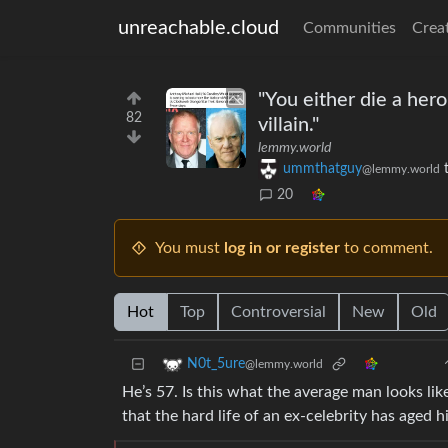
unreachable.cloud
Communities
Crea
"You either die a her
82
villain."
lemmy.world
ummthatguy
@lemmy.world
20
You must
log in or register
to comment.
Hot
Top
Controversial
New
Old
N0t_5ure
@lemmy.world
He’s 57. Is this what the average man looks lik
that the hard life of an ex-celebrity has aged 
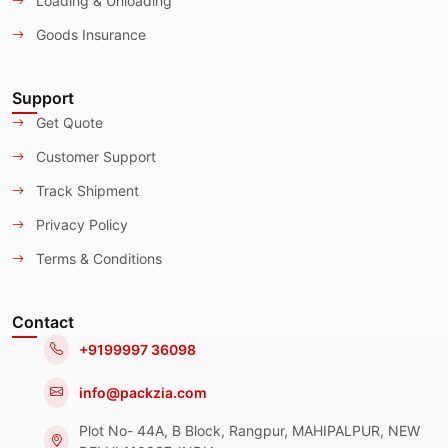
Loading & Unloading
Goods Insurance
Support
Get Quote
Customer Support
Track Shipment
Privacy Policy
Terms & Conditions
Contact
+9199997 36098
info@packzia.com
Plot No- 44A, B Block, Rangpur, MAHIPALPUR, NEW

Task to complete ▸
All of the material above needs to be restated exactly, with no pictures.

Output ▸
unreachable.cloud
Communities
Crea
"You either die a her
82
villain."
lemmy.world
ummthatguy
@lemmy.world
20
You must
log in or register
to comment.
Hot
Top
Controversial
New
Old
N0t_5ure
@lemmy.world
He’s 57. Is this what the average man looks lik
that the hard life of an ex-celebrity has aged 
Loading & Unloading
Goods Insurance
Support
Get Quote
Customer Support
Track Shipment
Privacy Policy
Terms & Conditions
Contact
+9199997 36098
info@packzia.com
Plot No- 44A, B Block, Rangpur, MAHIPALPUR, NEW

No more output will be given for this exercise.